*** Exercise input Section Begins ***

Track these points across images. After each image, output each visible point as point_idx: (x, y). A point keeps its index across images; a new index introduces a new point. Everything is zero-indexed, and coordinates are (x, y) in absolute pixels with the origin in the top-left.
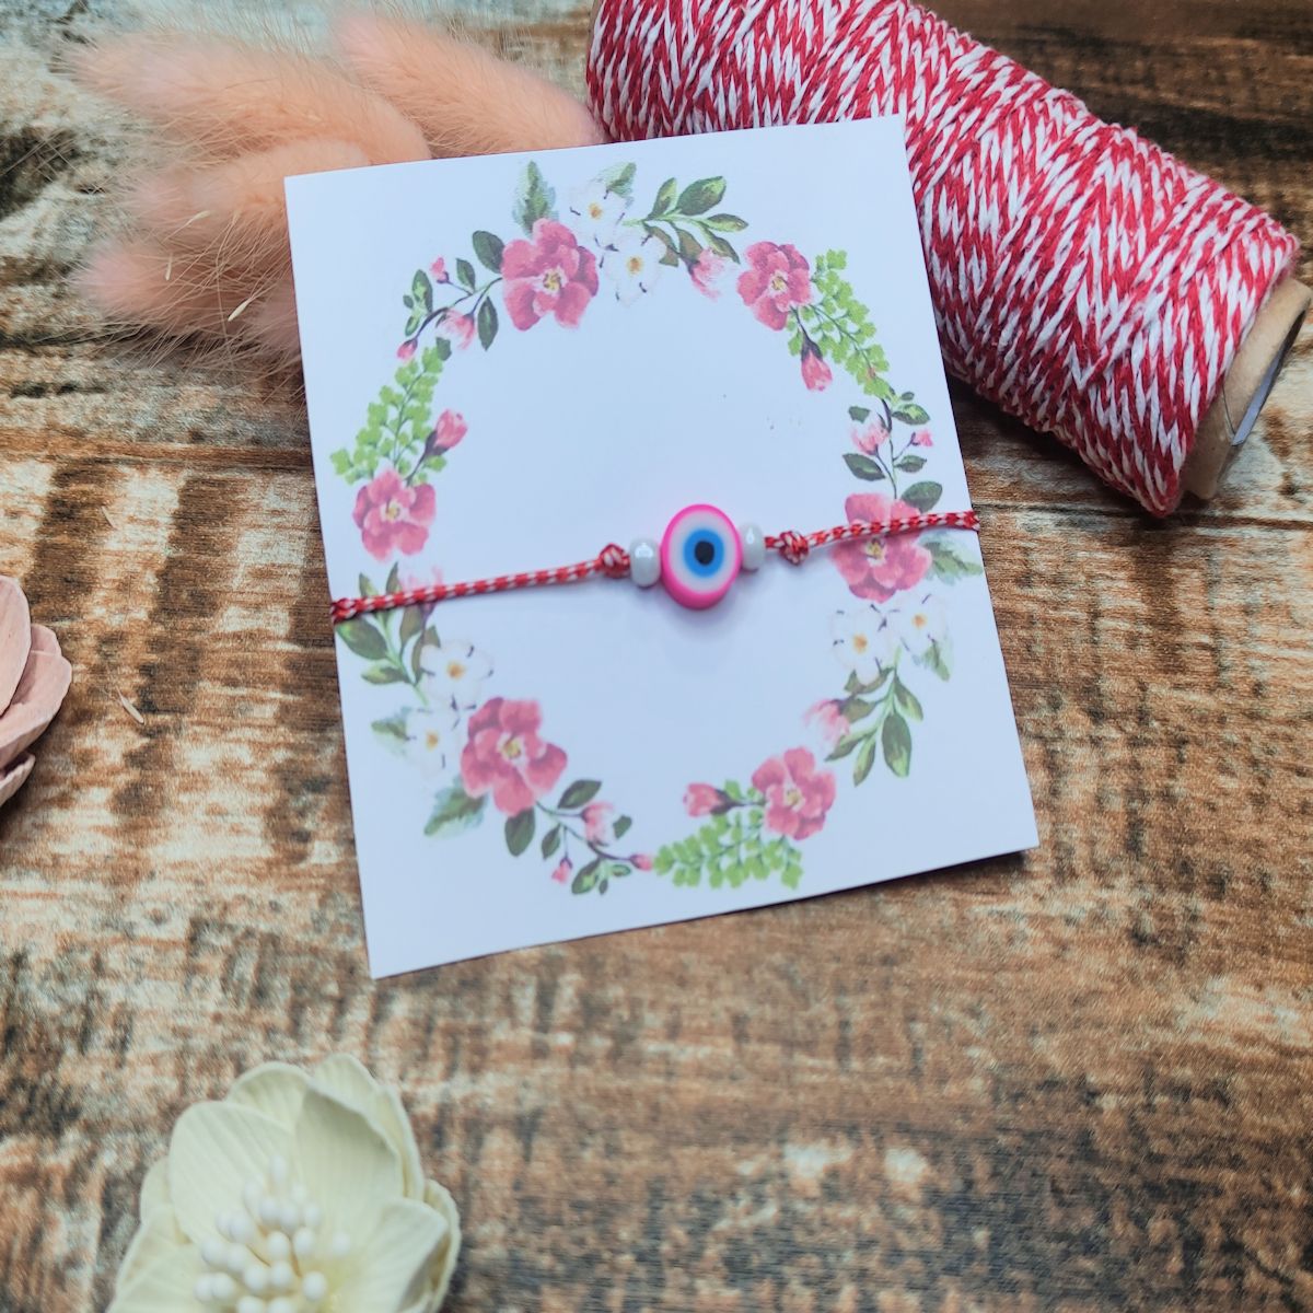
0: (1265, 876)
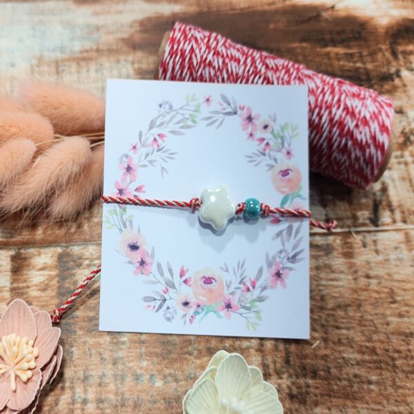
0: (329, 368)
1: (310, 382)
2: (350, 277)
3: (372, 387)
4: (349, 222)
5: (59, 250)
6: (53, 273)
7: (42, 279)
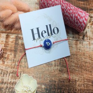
1: (64, 68)
2: (76, 49)
3: (77, 71)
4: (78, 38)
5: (16, 35)
6: (14, 39)
7: (12, 40)
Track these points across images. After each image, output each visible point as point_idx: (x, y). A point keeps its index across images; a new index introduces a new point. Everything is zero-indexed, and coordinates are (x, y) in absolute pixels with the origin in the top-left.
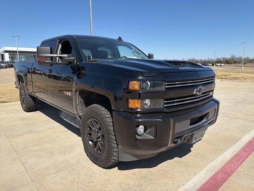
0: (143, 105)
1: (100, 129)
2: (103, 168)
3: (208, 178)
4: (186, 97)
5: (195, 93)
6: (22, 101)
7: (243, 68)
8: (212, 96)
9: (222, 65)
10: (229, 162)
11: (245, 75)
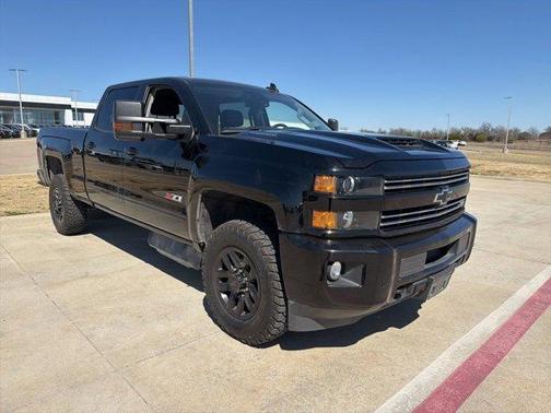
0: (341, 222)
1: (248, 269)
2: (252, 345)
3: (457, 364)
4: (418, 209)
5: (435, 201)
6: (56, 213)
7: (507, 151)
8: (463, 208)
9: (463, 143)
10: (494, 336)
11: (512, 165)
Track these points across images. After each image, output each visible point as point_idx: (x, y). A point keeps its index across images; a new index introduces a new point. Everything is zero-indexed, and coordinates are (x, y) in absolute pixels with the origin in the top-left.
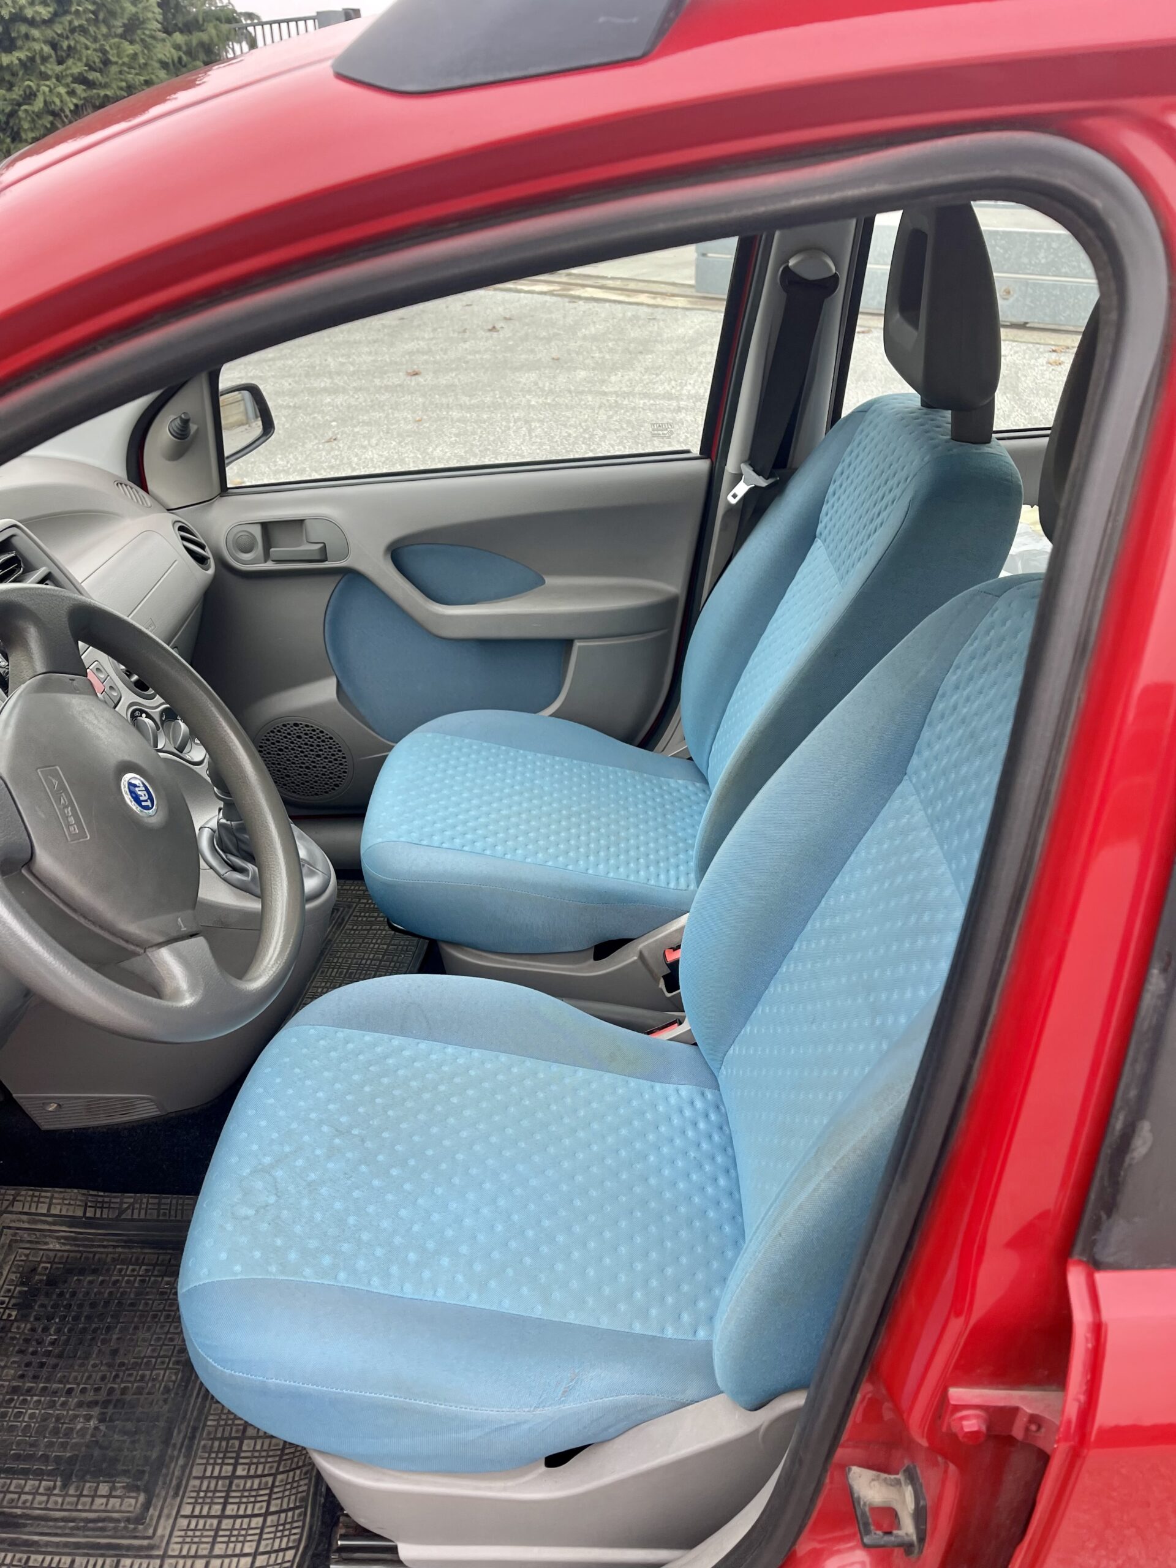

*** Exercise input Section Ends ***

_Task to complete_
Can you return the data verbatim, from its first line through the line containing "11: (512, 165)", both included, with the pictures omitted?

_Response_
Track these points across images. After each image, output each visible point as point_idx: (x, y). A point keeps its index across images; a new index introduces a new point. Everything is zero-indexed, and coordinates are (x, y) in absolute pixels with the origin in the top-left.
0: (1265, 876)
0: (329, 368)
1: (310, 382)
2: (350, 277)
3: (372, 387)
4: (349, 222)
5: (59, 250)
6: (53, 273)
7: (42, 279)
1: (64, 68)
2: (76, 49)
3: (77, 71)
4: (78, 38)
5: (16, 35)
6: (14, 39)
7: (12, 40)
Track these points across images. After each image, output each visible point as point_idx: (x, y). A point keeps its index across images; a new index introduces a new point. Everything is zero-indexed, and coordinates are (x, y) in absolute pixels with the origin in the top-left.
0: (143, 105)
1: (100, 129)
2: (103, 168)
3: (208, 178)
4: (186, 97)
5: (195, 93)
6: (22, 101)
7: (243, 68)
8: (212, 96)
9: (222, 65)
10: (229, 162)
11: (245, 75)
0: (341, 222)
1: (248, 269)
2: (252, 345)
3: (457, 364)
4: (418, 209)
5: (435, 201)
6: (56, 213)
7: (507, 151)
8: (463, 208)
9: (463, 143)
10: (494, 336)
11: (512, 165)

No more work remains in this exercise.